In spite of the growing FX overvaluation (which is not currently at problematic rates, but is getting there), the government has been able to increase its international reserves, which have grown by USD 10 billion since Milei took office, which has allowed for the Central Bank to go from having net (i.e. available) reserves of -12 billion to a moderately positive balance (under a billion) in mid to late April, and to a low negative balance after some payments to the IMF. This progress would be threatened by an overvalued FX rate, since it would make exporting costly.
This decision puts together all the major macroeconomic issues facing Milei: maintaining the crawl lower inflation faster, but harms the exporting sector (which is surging) - both worsening the recession (exports are serving as a cushion for the economic downturn) and the Central Bank external balance. Meanwhile, changing course gradually would notch up inflation, and not change the recession much, but allow for progress in other areas of policy - namely, Central Bank reserves. And a large, sudden shock would be the worst option for both inflation and output, but most beneficial for the external sector balance (more recession = lower imports).
Conclusion
Milei has, so far, taken initial steps in the right direction to reform policy and improve the fiscal and monetary situation - but has not developed anything resembling an actual plan to do so, which means that we’re all stuck guessing
The main problem is that there are several not particularly large but still urgent inconsistencies in his current policies between low rates, a low crawl, price deregulation, and a desire for a smaller recession. Thus, it is becoming possible that he simply does not manage to resolve any of them, and his eventual macroeconomic program simply fails under pressure like the 2017-18 Macri plan - in Macri’s case, his policies failed due to inconsistencies between tight monetary policy and loose fiscal policy; in Milei’s case, the contradiction is precisely the opposite.

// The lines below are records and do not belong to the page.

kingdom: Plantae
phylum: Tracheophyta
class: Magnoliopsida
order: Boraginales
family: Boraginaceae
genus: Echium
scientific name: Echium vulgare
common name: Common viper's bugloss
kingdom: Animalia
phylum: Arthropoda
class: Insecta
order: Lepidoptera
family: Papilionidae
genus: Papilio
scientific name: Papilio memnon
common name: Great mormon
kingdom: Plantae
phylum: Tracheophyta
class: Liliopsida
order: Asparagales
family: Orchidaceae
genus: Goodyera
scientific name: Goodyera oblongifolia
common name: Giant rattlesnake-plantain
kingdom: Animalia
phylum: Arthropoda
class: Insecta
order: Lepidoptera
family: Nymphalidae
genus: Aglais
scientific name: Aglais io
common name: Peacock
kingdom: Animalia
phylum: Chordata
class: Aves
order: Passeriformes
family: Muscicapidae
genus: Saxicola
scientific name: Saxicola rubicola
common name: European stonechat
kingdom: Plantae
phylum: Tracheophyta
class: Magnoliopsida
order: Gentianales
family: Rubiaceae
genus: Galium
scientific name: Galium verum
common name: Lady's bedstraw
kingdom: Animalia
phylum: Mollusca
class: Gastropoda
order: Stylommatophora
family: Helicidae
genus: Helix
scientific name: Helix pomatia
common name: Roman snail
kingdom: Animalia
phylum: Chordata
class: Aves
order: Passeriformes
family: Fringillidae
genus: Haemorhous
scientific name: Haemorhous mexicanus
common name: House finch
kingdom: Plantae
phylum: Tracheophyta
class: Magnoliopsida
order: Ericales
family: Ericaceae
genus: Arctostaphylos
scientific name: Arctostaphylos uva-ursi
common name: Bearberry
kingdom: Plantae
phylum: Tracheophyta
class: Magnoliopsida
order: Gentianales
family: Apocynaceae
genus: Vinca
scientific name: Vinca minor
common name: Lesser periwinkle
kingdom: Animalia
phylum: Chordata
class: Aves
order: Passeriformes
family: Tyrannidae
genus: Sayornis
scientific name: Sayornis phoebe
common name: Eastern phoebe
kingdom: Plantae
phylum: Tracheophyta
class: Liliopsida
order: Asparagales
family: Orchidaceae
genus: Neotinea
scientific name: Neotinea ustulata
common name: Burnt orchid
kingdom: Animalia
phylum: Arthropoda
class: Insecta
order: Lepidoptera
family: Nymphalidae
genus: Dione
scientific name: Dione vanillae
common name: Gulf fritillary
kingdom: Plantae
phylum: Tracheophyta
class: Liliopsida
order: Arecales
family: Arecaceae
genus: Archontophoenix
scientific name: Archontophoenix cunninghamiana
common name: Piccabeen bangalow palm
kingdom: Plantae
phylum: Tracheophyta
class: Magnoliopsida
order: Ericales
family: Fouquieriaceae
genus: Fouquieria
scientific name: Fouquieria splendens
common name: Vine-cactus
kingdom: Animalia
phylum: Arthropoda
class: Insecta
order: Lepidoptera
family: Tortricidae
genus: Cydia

In addition, there’s an economic recovery expected for sometime in the second half of the year or so, which means real wages will recover too - pushing up prices and costs, and setting up a delicate balance between real wage recovery and disinflation that needs the proper macroeconomic stabilization program we don’t have to work out.
Hopefully he comes up with a sustainable and workable program, because God knows what the country will vote for if he doesn’t. Communism, perhaps?
In a rare case of Argentinian/American discourse continuity, there are allegations of dog killing going around: the dogs in question have not been seen publicly, or in pictures, more or less since Milei took office, and their location is unknown. It’s also not clear that one of his dogs was a fifth clone of Conan or if he simply continued referring to the late Conan in the present tense, which is adding major Shirley Jackson vibes to the whole ordeal.